● **Activity**: Using the records below, copy out exactly the line that contains "left elbow: (178, 590)" and every line that follows it, up to and including the last, and no others.

● **Information shown**:
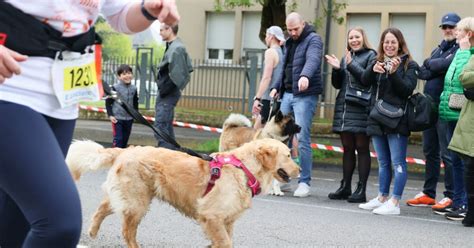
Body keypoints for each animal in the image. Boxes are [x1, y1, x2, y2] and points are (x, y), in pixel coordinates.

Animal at [66, 139, 298, 247]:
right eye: (288, 155)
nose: (300, 170)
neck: (244, 168)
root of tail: (126, 149)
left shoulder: (227, 221)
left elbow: (226, 241)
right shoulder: (212, 216)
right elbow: (224, 242)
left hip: (132, 196)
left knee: (104, 207)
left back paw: (92, 231)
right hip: (137, 202)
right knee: (127, 231)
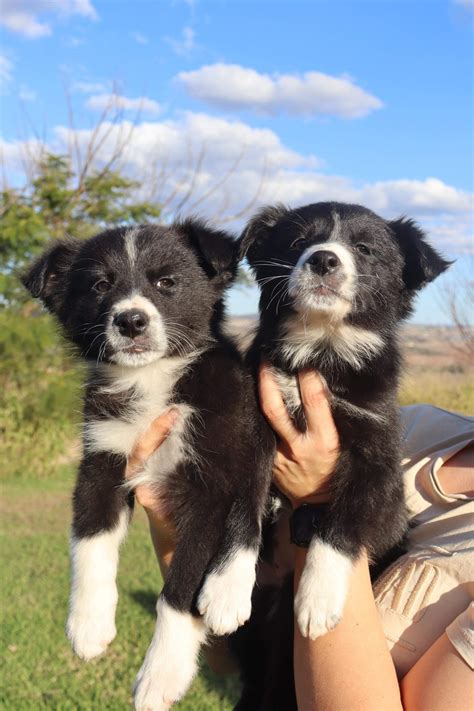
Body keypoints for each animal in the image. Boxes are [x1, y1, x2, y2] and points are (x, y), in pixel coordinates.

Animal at [22, 220, 274, 708]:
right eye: (100, 286)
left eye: (166, 283)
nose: (131, 320)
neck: (152, 379)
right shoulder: (102, 458)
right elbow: (89, 540)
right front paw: (87, 625)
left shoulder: (211, 485)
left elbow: (178, 590)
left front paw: (161, 675)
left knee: (251, 504)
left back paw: (227, 590)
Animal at [239, 202, 450, 644]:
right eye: (298, 242)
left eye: (365, 249)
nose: (323, 259)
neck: (322, 349)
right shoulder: (251, 421)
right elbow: (242, 502)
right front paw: (224, 592)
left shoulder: (377, 455)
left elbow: (344, 521)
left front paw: (317, 601)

● **Final answer**:
left elbow: (178, 590)
left front paw: (161, 675)
left knee: (251, 504)
left back paw: (227, 590)
Animal at [239, 202, 450, 644]:
right eye: (298, 242)
left eye: (365, 249)
nose: (323, 259)
neck: (322, 349)
right shoulder: (251, 421)
right elbow: (242, 502)
right front paw: (224, 592)
left shoulder: (377, 455)
left elbow: (344, 521)
left front paw: (317, 601)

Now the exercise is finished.